2. Data privacy and security – who has, uses, and sells my data. It’s not transparent right now.
3. Rules and Regulations – Who is liable for an accident? Who owns the vehicle that caused the accident?
- Connected cars will open multiple innovative services.
- They will improve the efficiency and security of new value added services for both consumers and enterprises.
I’ll admit I didn’t have high hopes. How good could a free conference about big data and artificial intelligence be? Especially if the upgrade tickets, which I so frugally declined, were only $75? Well, I was pleasantly surprised.
Let’s deal with the negatives first. The morning registration line was long and it took some people 30 minutes o get through it. The exhibition hall was small with not nearly as many vendors as I am used to seeing at conferences. There was no free wifi in the main hall (um, admission was free so why do we deserve free wifi too?). Sometimes the sessions were so packed, there wasn’t even room to stand. And, some speakers didn’t even show up because, well, airplanes.
However, those negatives were completely washed aside with the positives. Some of the talks were quite good. Some of the speakers were quite good. The topics were quite good. They gave out free conference programs. And did I say free? Some free things are worth what you paid for them. This one was worth a lot more. I highly advise you to go and it’s definitely on my 2018 conference schedule as time well spent.
- Data science is often handled at the tail-end of a project. We only take the time to learn what happened after the fact and when it’s too late to do anything about the current situation. We need to do a better job of using our data for the future – for segmentation, targeting, to understand what our customers want, to uncover blind spots.
- Good data scientists care where the data came from, who created it, what it represents. They don’t just take the data and run it through stats programs and spit out reports. It’s not just about statistics and reporting. Data quality must come first.
- The real money is not in having the data but rather in knowing what questions to ask. Literally everyone has data but only the companies that hire the smart brains to ask the right questions will succeed with big data.
- You might think using artificial intelligence is very impersonal. On the contrary. It’s impossible for a human being to be personal with hundreds and thousands of people but AI allows you to be far MORE personal with thousands or millions of people.

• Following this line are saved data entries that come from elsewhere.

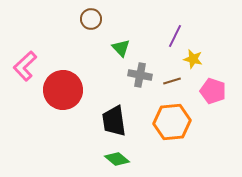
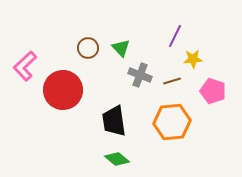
brown circle: moved 3 px left, 29 px down
yellow star: rotated 18 degrees counterclockwise
gray cross: rotated 10 degrees clockwise
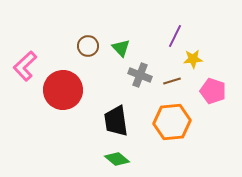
brown circle: moved 2 px up
black trapezoid: moved 2 px right
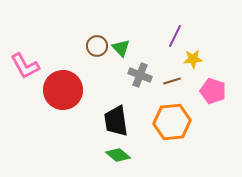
brown circle: moved 9 px right
pink L-shape: rotated 76 degrees counterclockwise
green diamond: moved 1 px right, 4 px up
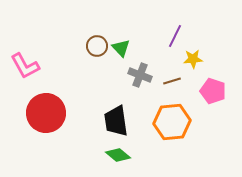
red circle: moved 17 px left, 23 px down
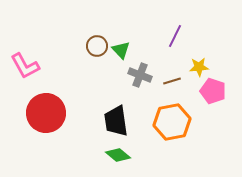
green triangle: moved 2 px down
yellow star: moved 6 px right, 8 px down
orange hexagon: rotated 6 degrees counterclockwise
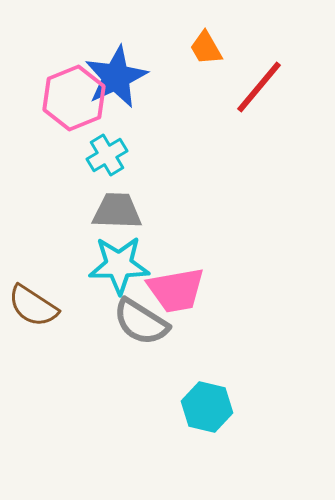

- Computers and artificial intelligence need to learn the senses – for instance, they need to learn to see the types of moles on skin that will become cancer, learn to hear which wheels on a train are cracked and about to cause a train wreck.
- Algorithms are what make computer see and listen and as such algorithms are the future. Soon, companies will brag about their algorithms not their data.
- We need to let computers do the pattern recognition so that humans can do the strategizing and reasoning
- If you want to work with big data but can’t afford it, have no fears. So much software is free and open source. You can do anything you want with free tools so don’t let dollars hold you back from doing or learning.
- The danger with artificial intelligence is training it with bad, untrustworthy, biased data. We’ve all seen the reports of AI perpetuating racism because the training data contained racist data. You must choose good datasets that are clean and genuinely unbiased and only then will you find success.